═════ Records shown

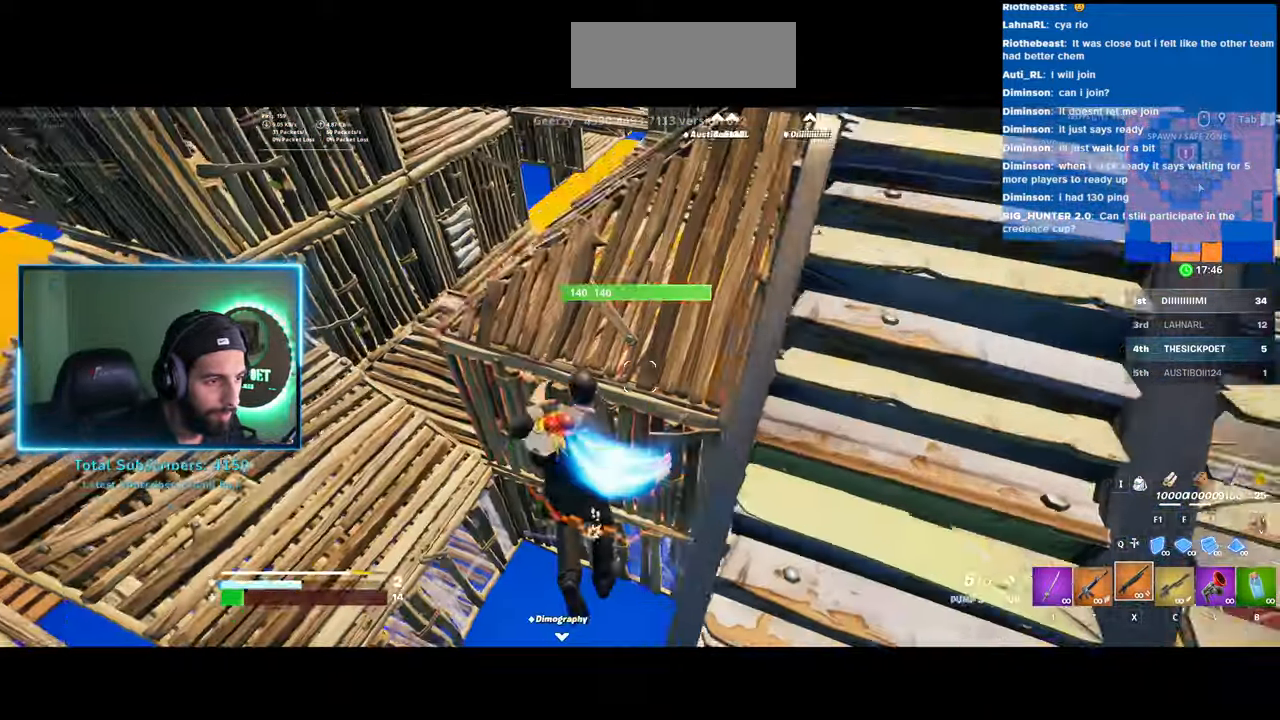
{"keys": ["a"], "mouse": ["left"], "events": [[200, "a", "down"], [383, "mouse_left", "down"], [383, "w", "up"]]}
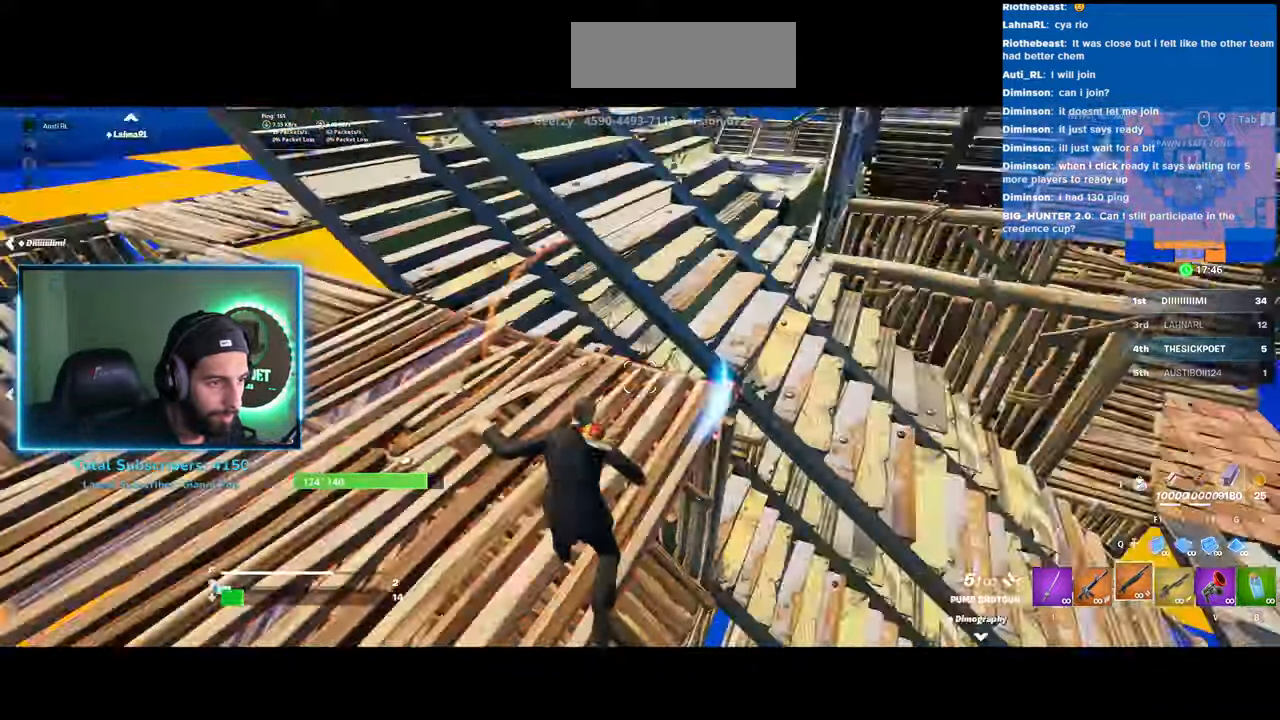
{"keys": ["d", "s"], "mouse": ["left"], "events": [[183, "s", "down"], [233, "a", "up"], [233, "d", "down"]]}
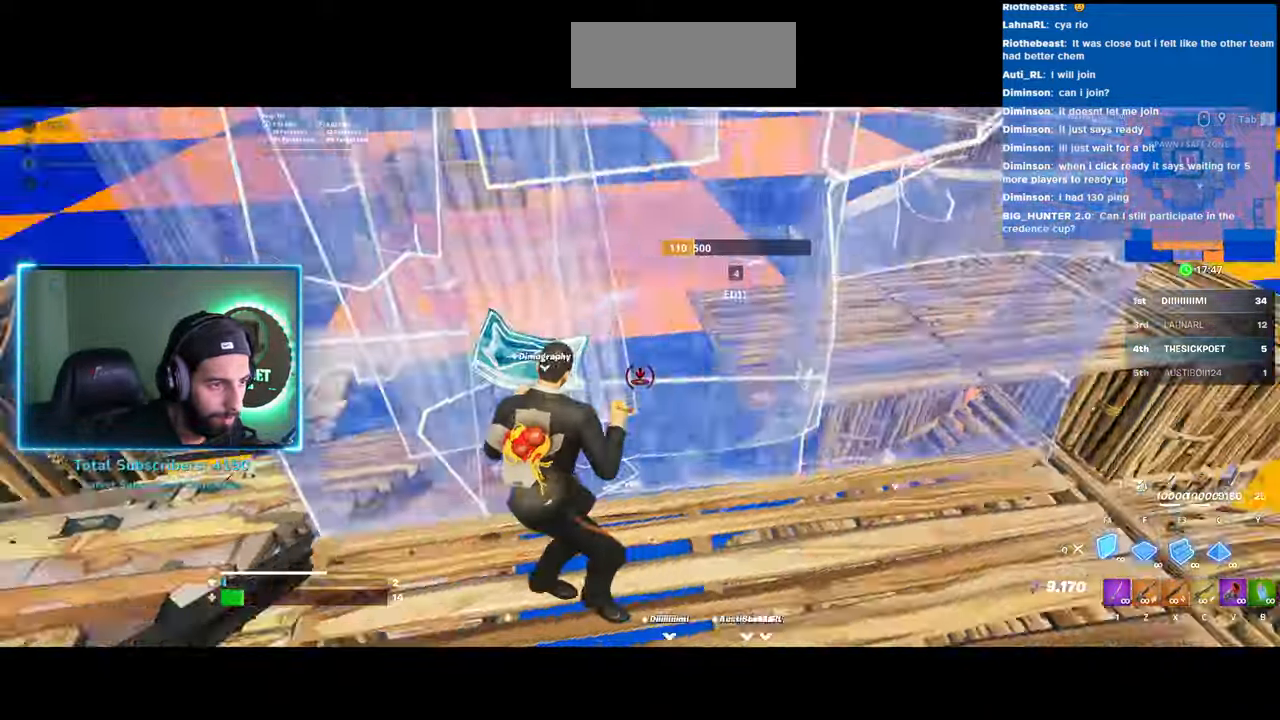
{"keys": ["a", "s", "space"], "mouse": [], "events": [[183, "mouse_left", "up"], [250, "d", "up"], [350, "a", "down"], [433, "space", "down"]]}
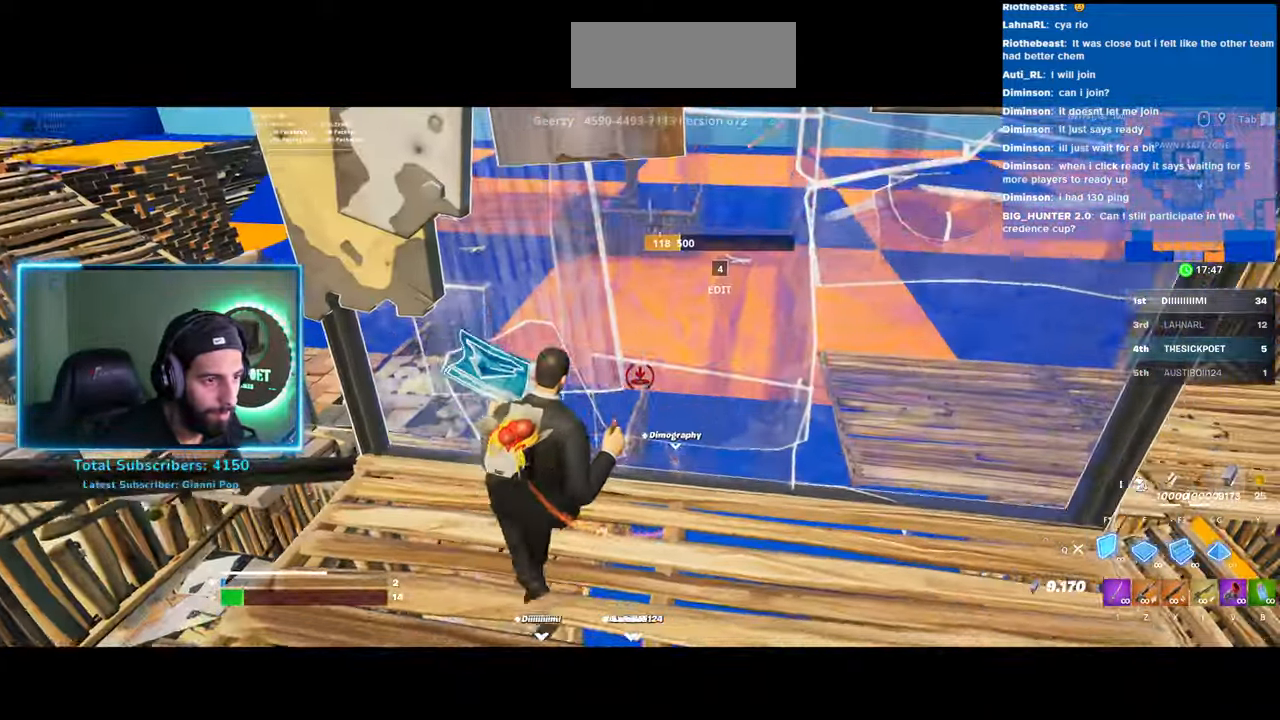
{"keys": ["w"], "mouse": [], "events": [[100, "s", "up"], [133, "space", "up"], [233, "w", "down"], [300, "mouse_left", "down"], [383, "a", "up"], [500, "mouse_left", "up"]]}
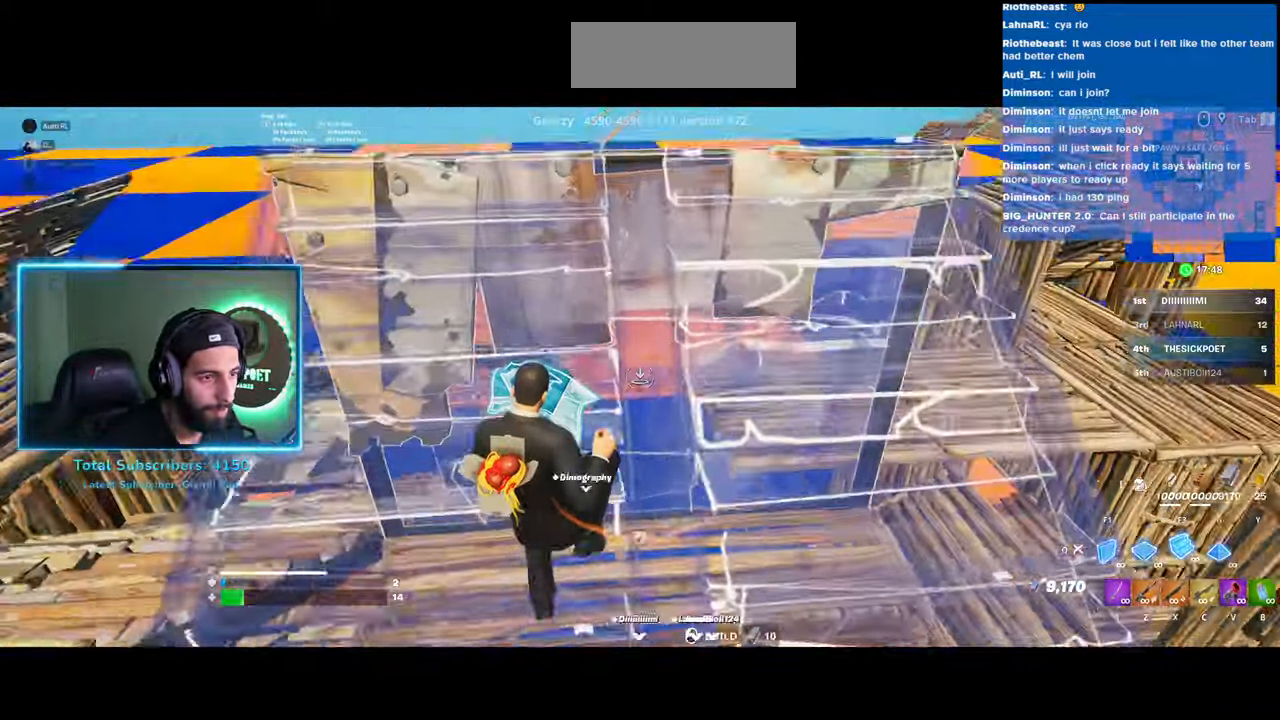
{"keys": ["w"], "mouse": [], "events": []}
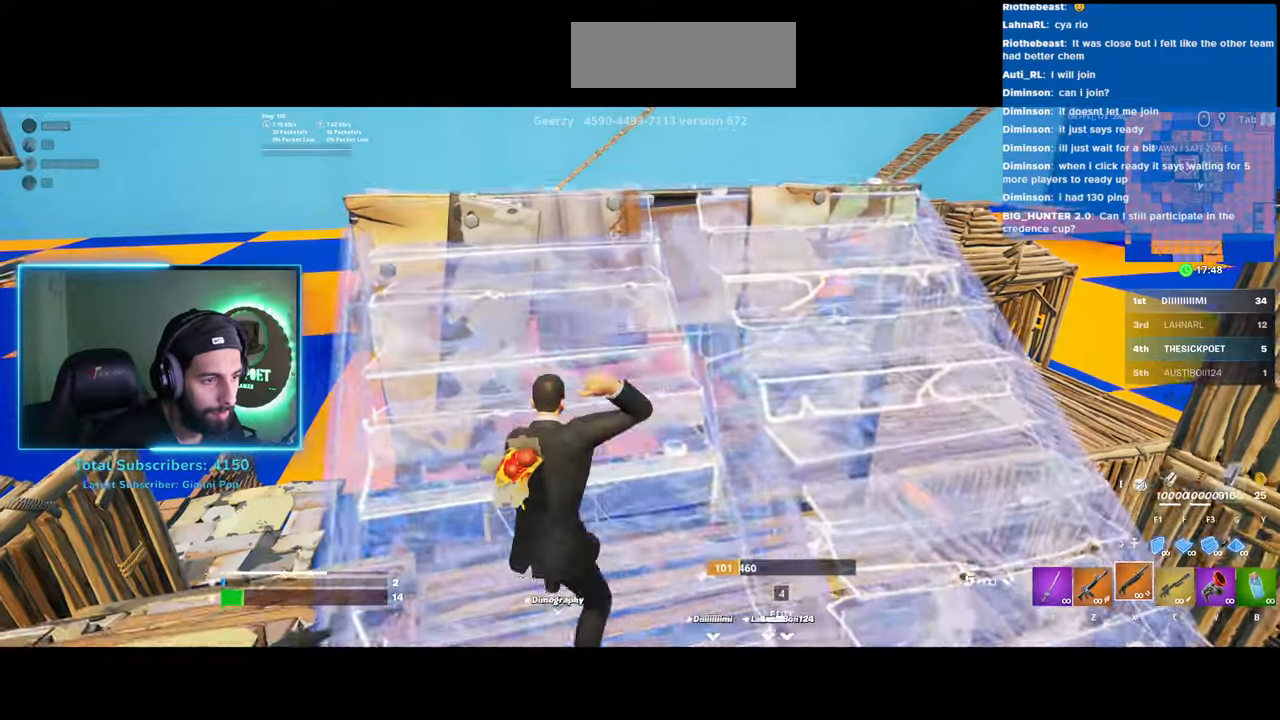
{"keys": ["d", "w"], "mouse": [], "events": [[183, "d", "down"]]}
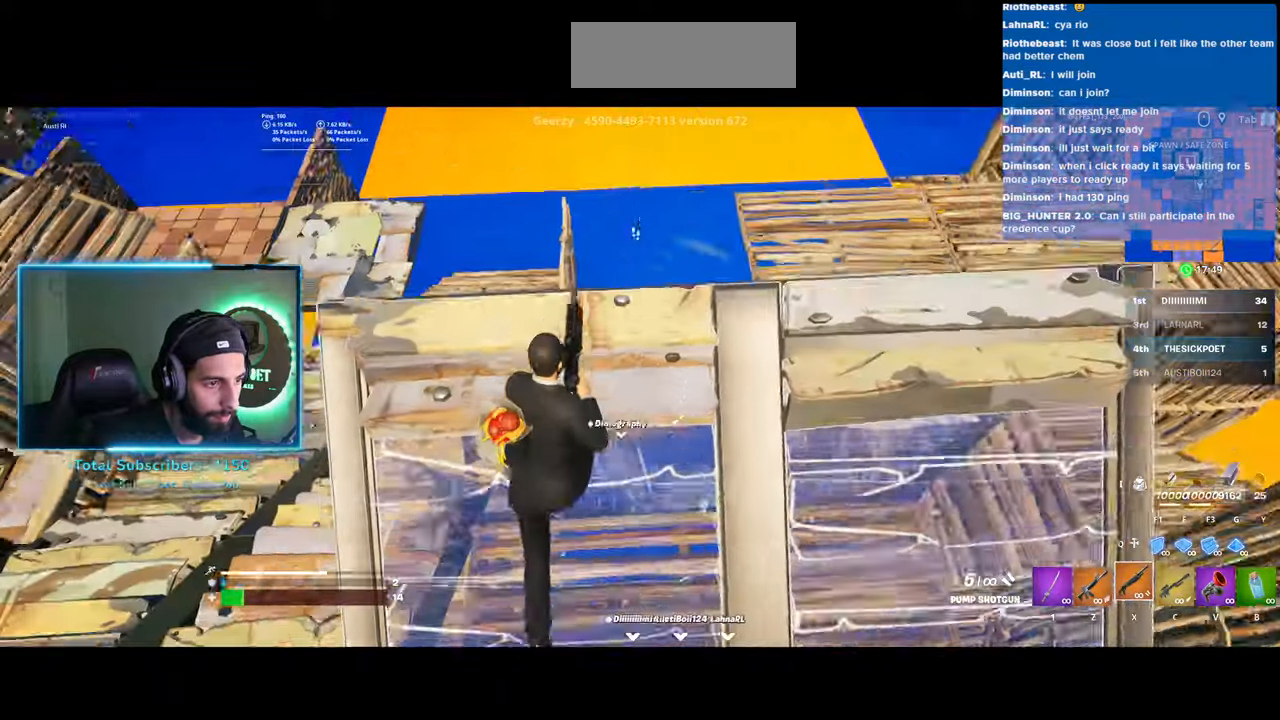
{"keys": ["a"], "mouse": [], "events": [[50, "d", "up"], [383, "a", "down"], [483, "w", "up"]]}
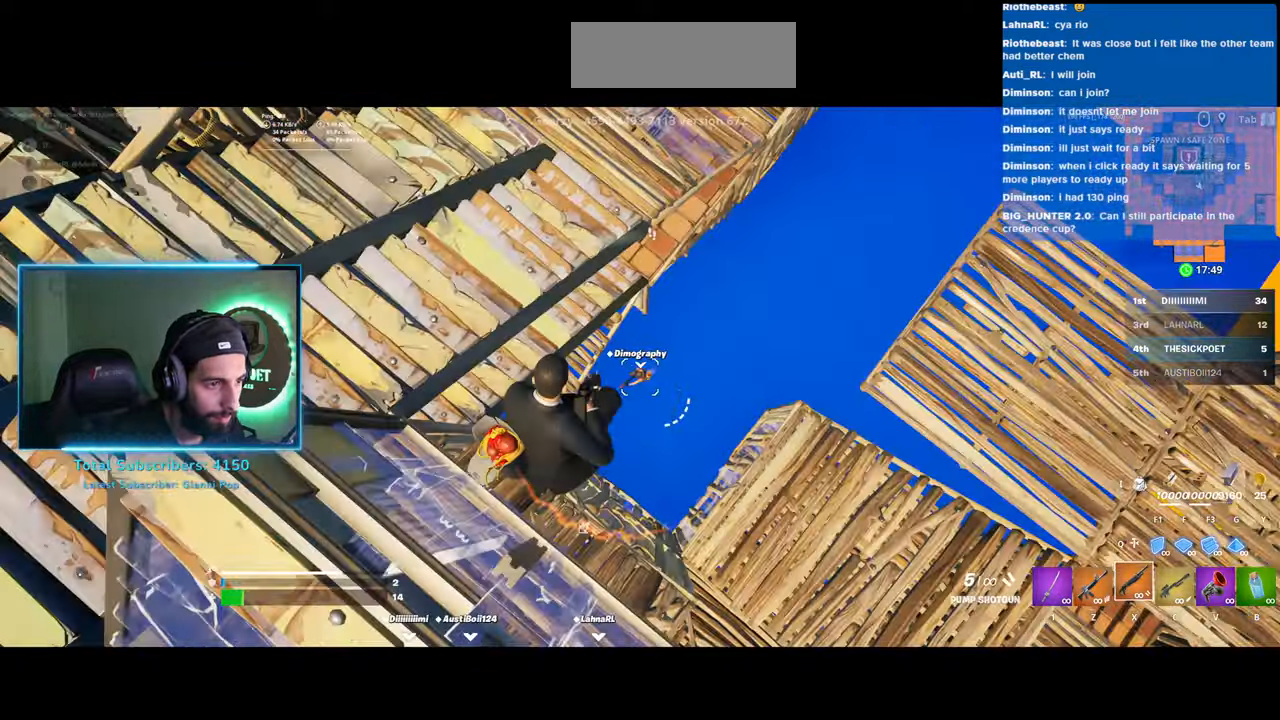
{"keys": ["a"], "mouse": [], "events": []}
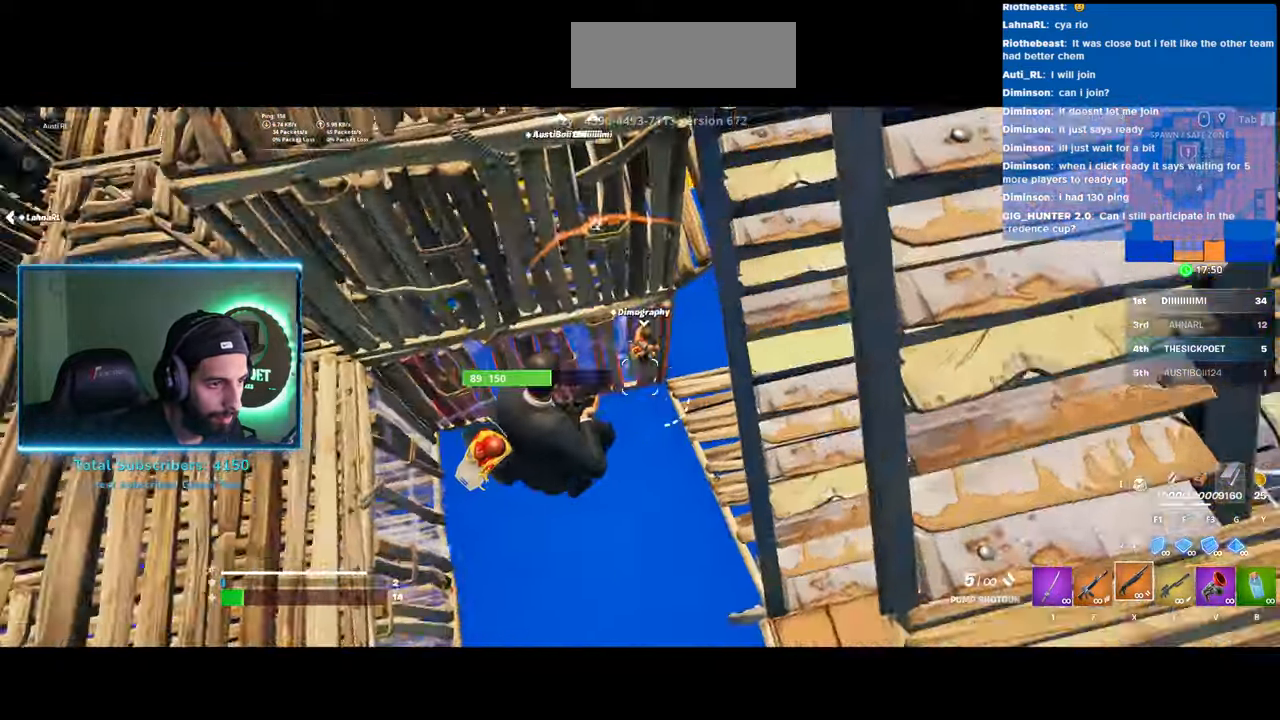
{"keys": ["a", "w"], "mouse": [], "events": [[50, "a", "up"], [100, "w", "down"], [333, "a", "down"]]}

══════════

◆ What the task requires: Pick from the records each line that contains the word "space" and show it.

◆ Solution for this problem:
{"keys": ["a", "s", "space"], "mouse": [], "events": [[183, "mouse_left", "up"], [250, "d", "up"], [350, "a", "down"], [433, "space", "down"]]}
{"keys": ["w"], "mouse": [], "events": [[100, "s", "up"], [133, "space", "up"], [233, "w", "down"], [300, "mouse_left", "down"], [383, "a", "up"], [500, "mouse_left", "up"]]}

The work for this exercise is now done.